Leo And Kate Winslet Have Muscle Memory In The Sack For 'Revolutionary Road'

In this years fall drama, “Revolutionary Road,” Kate Winslet and her co-star Leonardo Dicaprio get yet another chance to dry hump on screen. But this time around, it was a bit more awkward than their romance in the 1997 flick “Titantic” which you may have heard of. Sam Mendes, who happens to be Winslet husband also happens to be the director of the film.

In an interview with Entertainment Weekly, Winslet described how the experience was a bit uncomfortable. “I kept saying, ‘This is too weird.’ And Leo was like, ‘Oh, get over it.’ And I’m going, ‘Yeah, a little reminder: You’re my best friend. He’s my husband. This is a bit weird.” Even the man in charge of it all, Mendes, found the experience strange, “I will admit it was quite bizarre to direct my wife in how to make love.”
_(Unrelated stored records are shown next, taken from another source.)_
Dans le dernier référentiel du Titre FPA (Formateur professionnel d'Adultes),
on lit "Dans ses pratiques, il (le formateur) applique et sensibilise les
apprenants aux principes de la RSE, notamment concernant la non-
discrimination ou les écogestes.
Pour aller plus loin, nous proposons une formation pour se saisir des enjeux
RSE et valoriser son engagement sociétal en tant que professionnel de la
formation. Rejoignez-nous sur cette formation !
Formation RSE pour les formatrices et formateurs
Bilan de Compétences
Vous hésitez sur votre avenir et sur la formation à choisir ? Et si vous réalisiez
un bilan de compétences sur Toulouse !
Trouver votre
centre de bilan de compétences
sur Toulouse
But do not fret, according the Winslet the scenes will not suffer from the tensions of the on-set love triangle, “I hadn’t realized how much my chemistry with him since ‘Titanic’ would stick. It is great to discover we can just slip right into it, like muscle memory.” Hmm, Sam may have gotten himself in a little to deep with this one. Though it’s clearly Oscar-bait material, Mendes is apparently still editing the film and it won’t be at any of the prestigious fall film festivals.
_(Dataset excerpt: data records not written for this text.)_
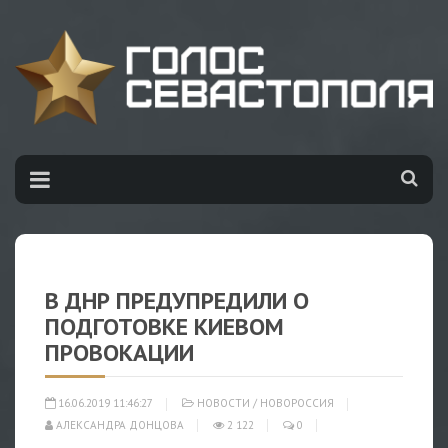
В ДНР ПРЕДУПРЕДИЛИ О
ПОДГОТОВКЕ КИЕВОМ
ПРОВОКАЦИИ
16.06.2019 11:46:27
НОВОСТИ
/
НОВОРОССИЯ
АЛЕКСАНДРА ДОНЦОВА
2 122
0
“Revolutionary Road” is being released this winter on December 19th. Based on the award winning novel by Richard Yates,, the story centers around a suburban Connecticut couple who yearn for something outside their mundane lives. Director, Sam Mendes has directed “American Beauty” and “Road to Perdition,” and the peerless cinematographer, Roger Deakins, has been shooting the Coen Brothers films since “Barton Fink” (along with other films, such as “In the Valley of Elah” and “The Assassination of Jesse James by the Coward Robert Ford”) . Thomas Newman, the highly acclaimed composer is scoring the film, and he is sure to turn a great one, some of his selected credits include “The Shawshank Redemption,” “American Beauty,” “Road to Perdition” and “Little Children.”